__TUJUAN A__
Tuliskan kembali tanpa perubahan baris-baris yang mengikuti teks, dari baris yang memuat "state / province: Virginia" sampai baris terakhir. Gambar tidak usah disertakan.

__KUTIPAN DOKUMEN__
Dinamika politik Indonesia yang kompleks dan kerap kali sarat kepentingan, etika politik menjadi hal krusial yang tak bisa diabaikan. Etika dalam politik bukan sekadar aturan moral personal, melainkan fondasi nilai yang menjaga kepercayaan publik terhadap pemimpin dan institusi negara. Di tengah berbagai tantangan politik kontemporer seperti praktik korupsi, penyalahgunaan kekuasaan, dan polarisasi masyarakat, Pancasila hadir sebagai kompas etika yang relevan sekaligus ideal.
Sebagai dasar negara dan ideologi bangsa, Pancasila memuat nilai-nilai luhur yang seharusnya menjadi pedoman dalam bertindak, termasuk di ranah politik. Namun, apakah Pancasila benar-benar diinternalisasi dan dijadikan rujukan dalam praktik politik Indonesia? Apakah nilai-nilai ketuhanan, kemanusiaan, persatuan, demokrasi, dan keadilan sosial sungguh tercermin dalam sikap dan kebijakan para pemimpin?
Refleksi Nilai Pancasila dalam Etika Politik
Tulisan ini akan mengulas bagaimana sila-sila dalam Pancasila merefleksikan prinsip etika dalam politik, menelaah praktik politik saat ini, serta memberikan rekomendasi agar Pancasila menjadi etika politik yang hidup.
Pertama, Sila Ketuhanan Yang Maha Esa. Dalam konteks politik, sila pertama mengandung makna bahwa semua tindakan politik harus dijalankan dengan kesadaran spiritual, tanggung jawab moral, dan menjunjung tinggi nilai kebenaran. Pemimpin yang beretika adalah mereka yang menjadikan nilai-nilai ketuhanan sebagai sumber kebijakan, bukan justifikasi kekuasaan. Etika politik yang berakar pada religiositas sejati akan mendorong pemimpin untuk menjauhi tindakan koruptif dan bertindak adil.

__BARIS DATA__
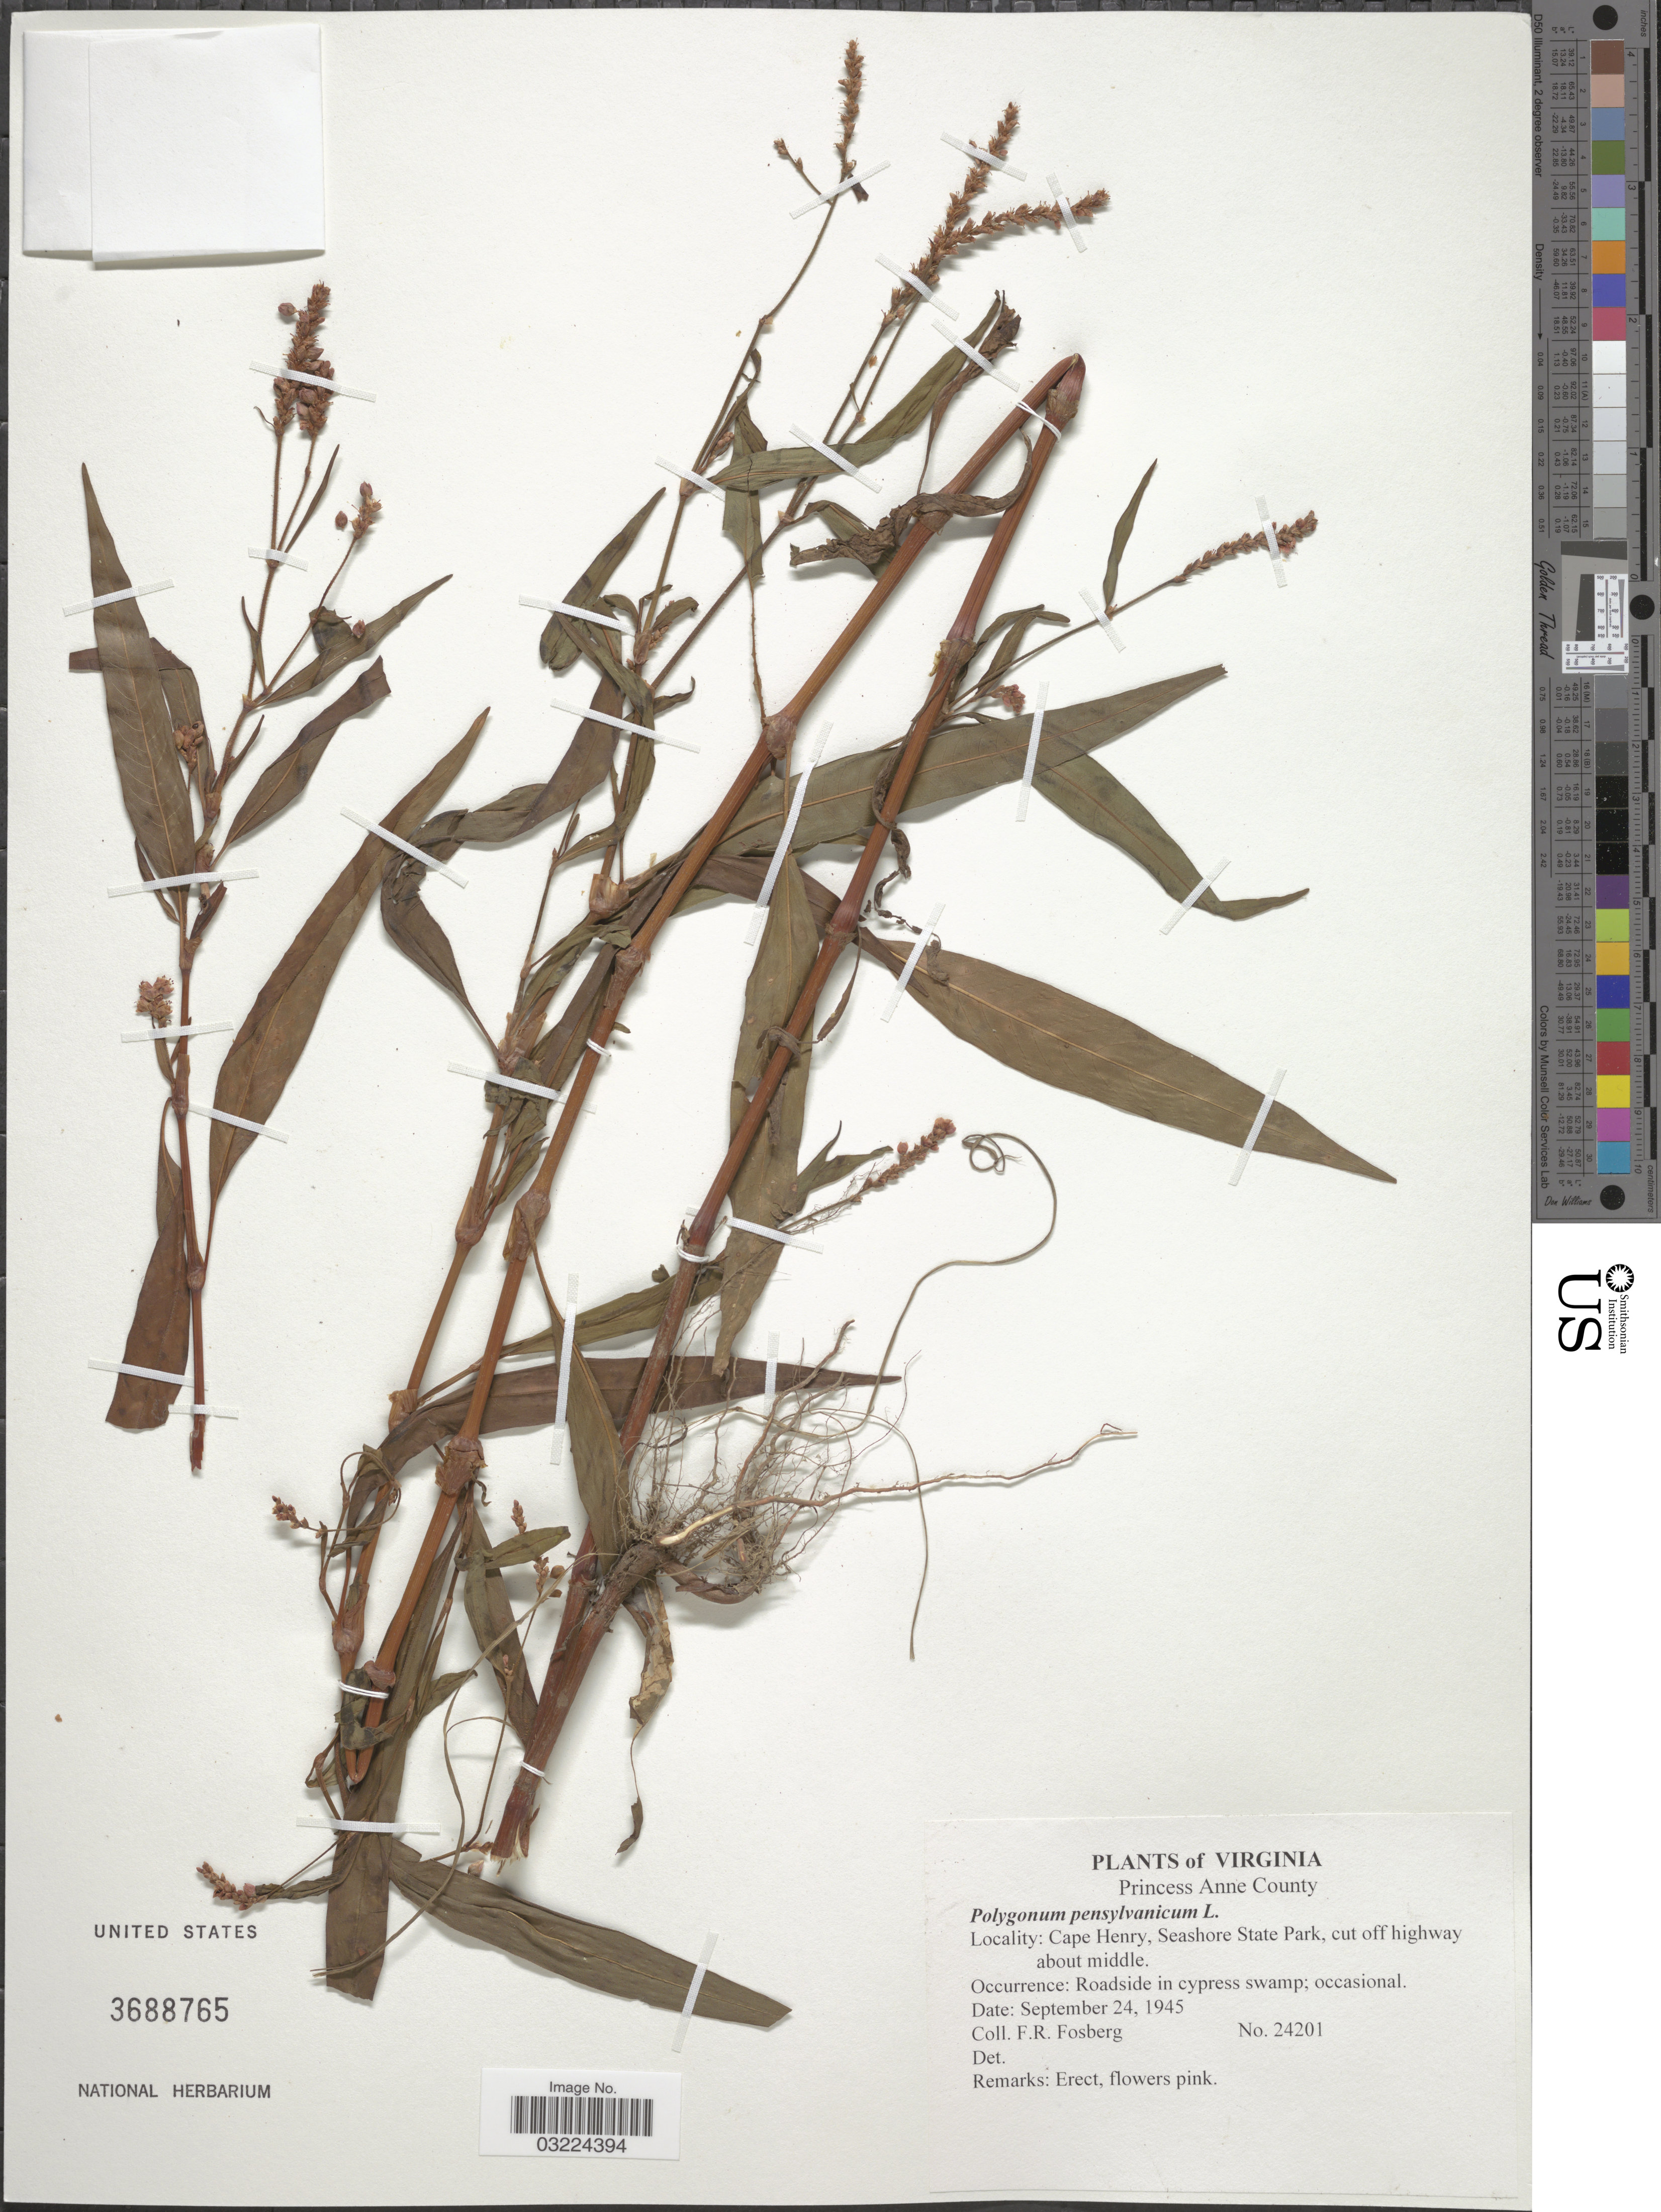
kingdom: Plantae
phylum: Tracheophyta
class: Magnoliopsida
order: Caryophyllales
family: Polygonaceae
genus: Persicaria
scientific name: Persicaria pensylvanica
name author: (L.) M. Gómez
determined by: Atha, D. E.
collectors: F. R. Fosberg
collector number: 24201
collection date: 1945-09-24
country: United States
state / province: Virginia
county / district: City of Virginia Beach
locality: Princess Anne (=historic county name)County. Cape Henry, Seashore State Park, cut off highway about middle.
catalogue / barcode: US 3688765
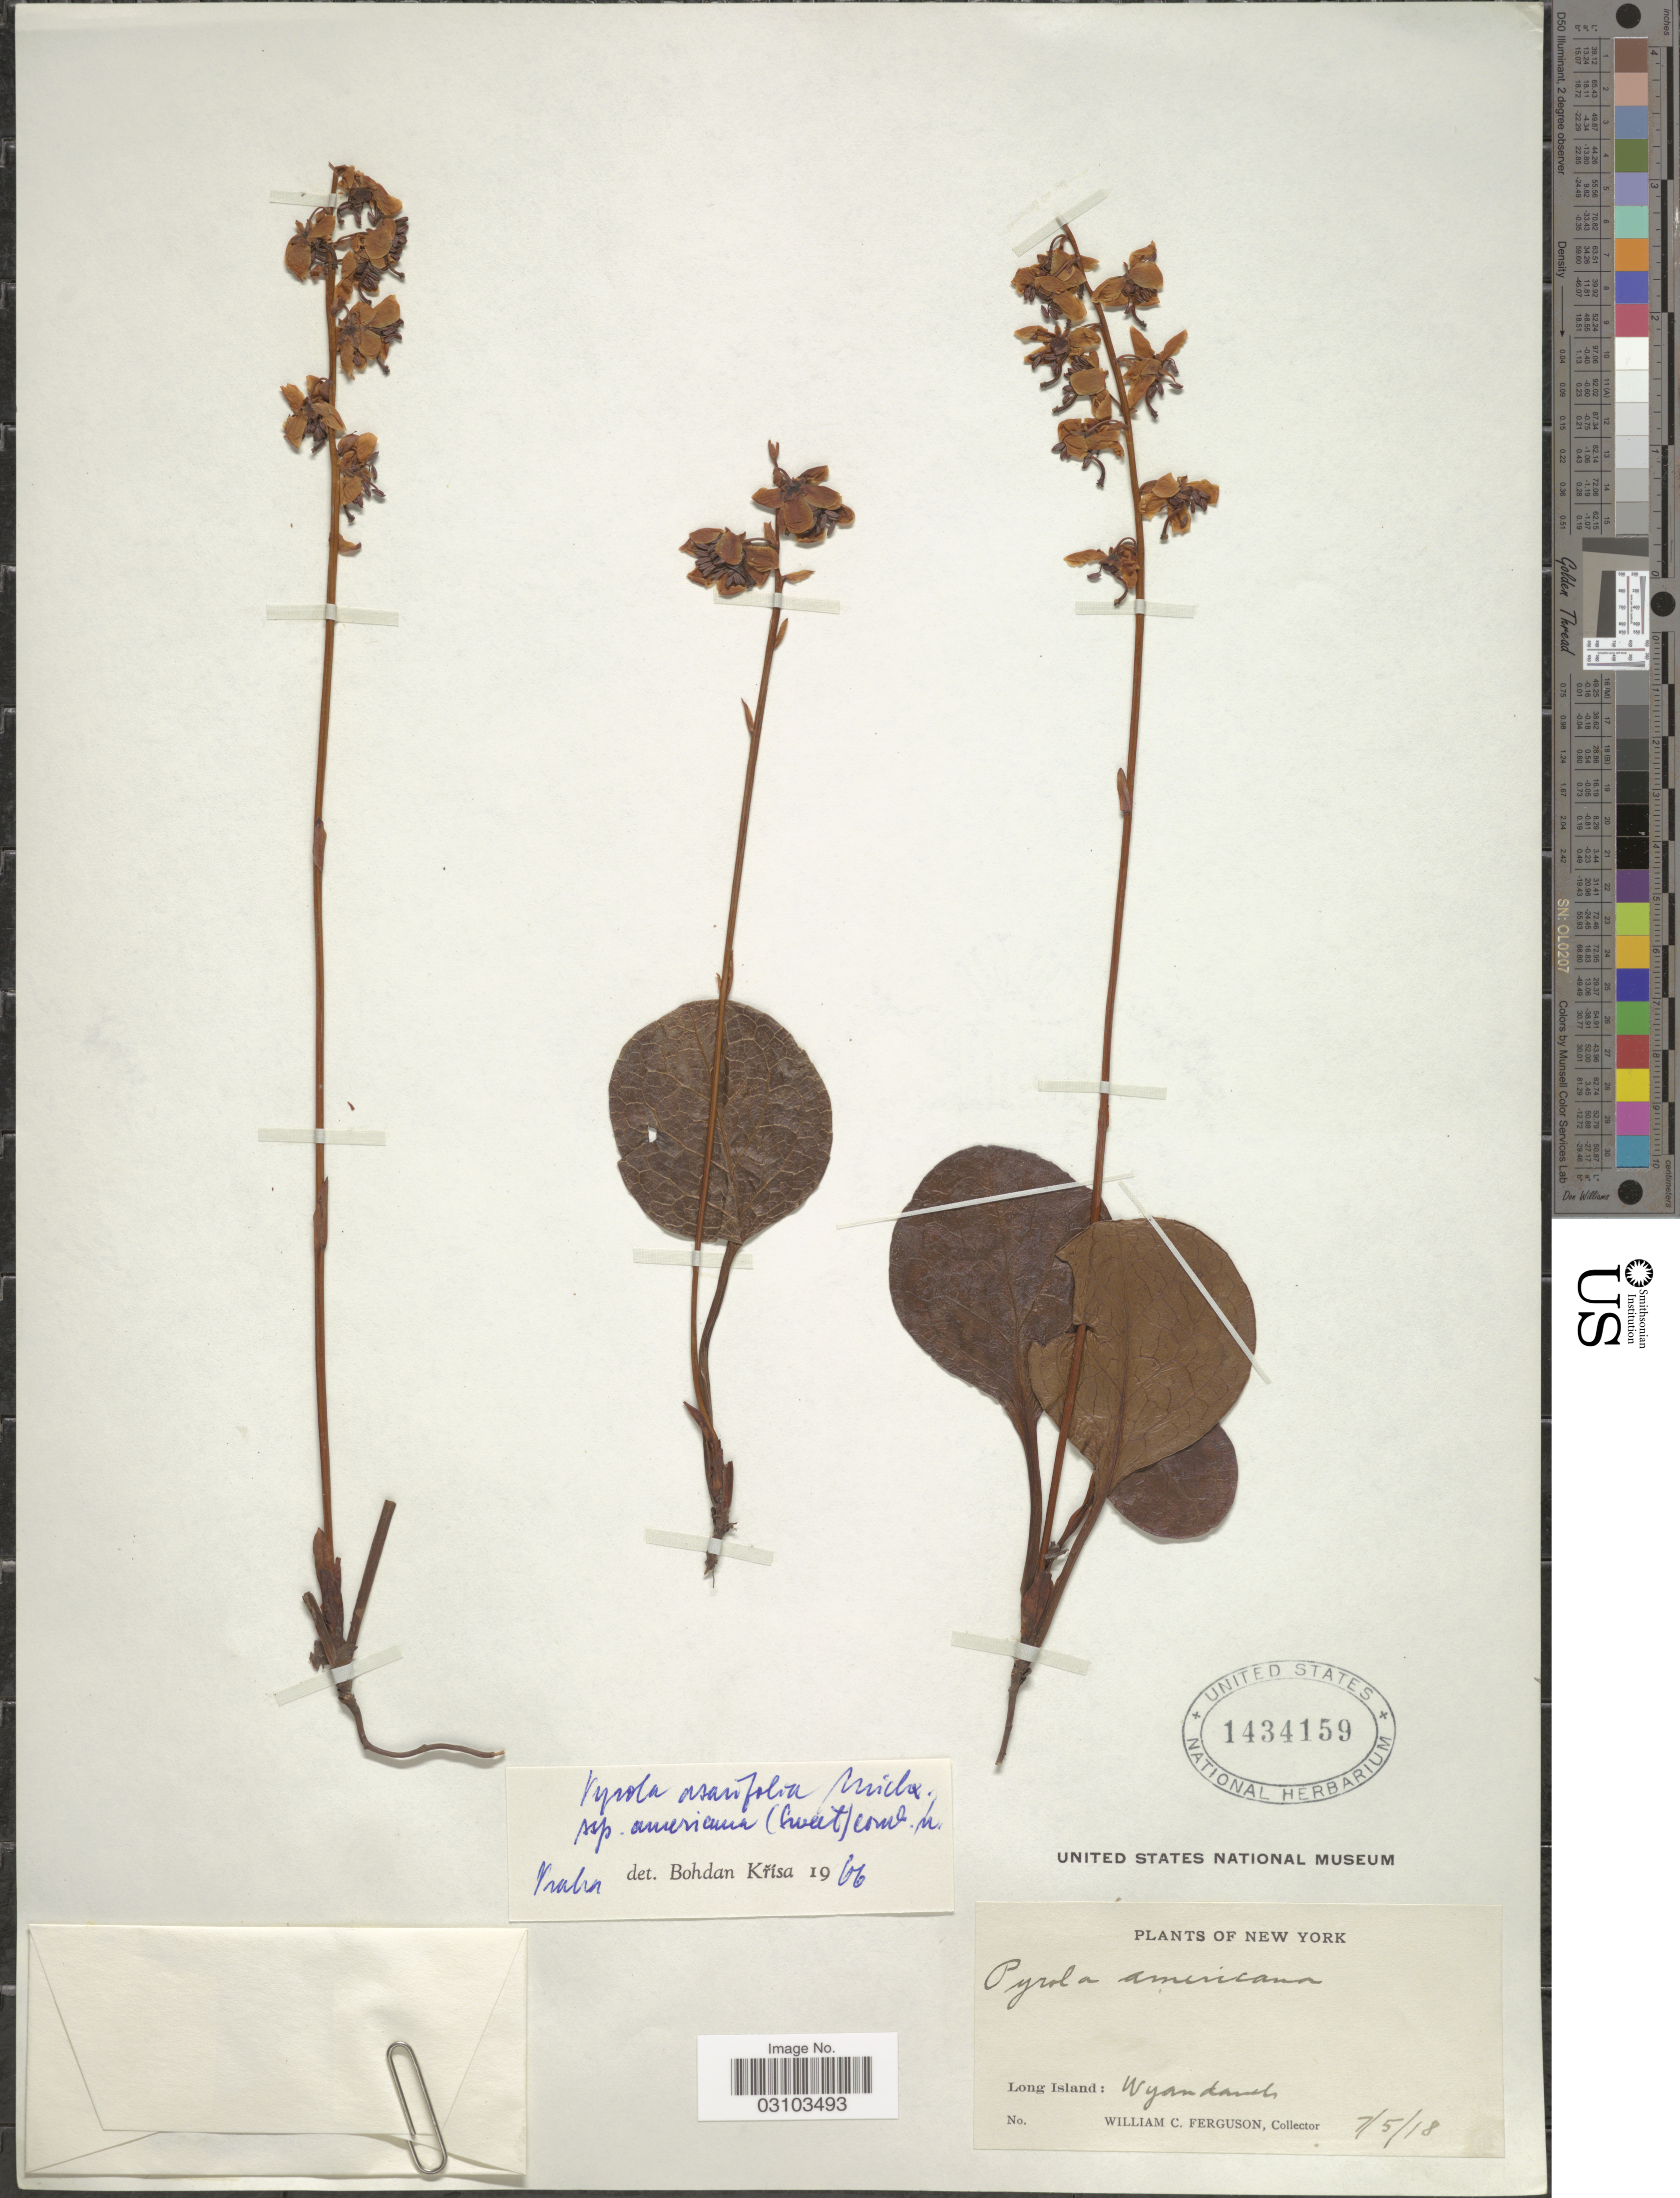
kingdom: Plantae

__TUJUAN B__
Sajikan ulang kutipan tentang etika politik Pancasila dari "Refleksi Nilai Pancasila" sampai "politik yang hidup.", dengan "rekomendasi" diganti namanya menjadi "saran".

__HASIL LENGKAP A__
state / province: Virginia
county / district: City of Virginia Beach
locality: Princess Anne (=historic county name)County. Cape Henry, Seashore State Park, cut off highway about middle.
catalogue / barcode: US 3688765
kingdom: Plantae

__HASIL LENGKAP B__
Refleksi Nilai Pancasila dalam Etika Politik
Tulisan ini akan mengulas bagaimana sila-sila dalam Pancasila merefleksikan prinsip etika dalam politik, menelaah praktik politik saat ini, serta memberikan saran agar Pancasila menjadi etika politik yang hidup.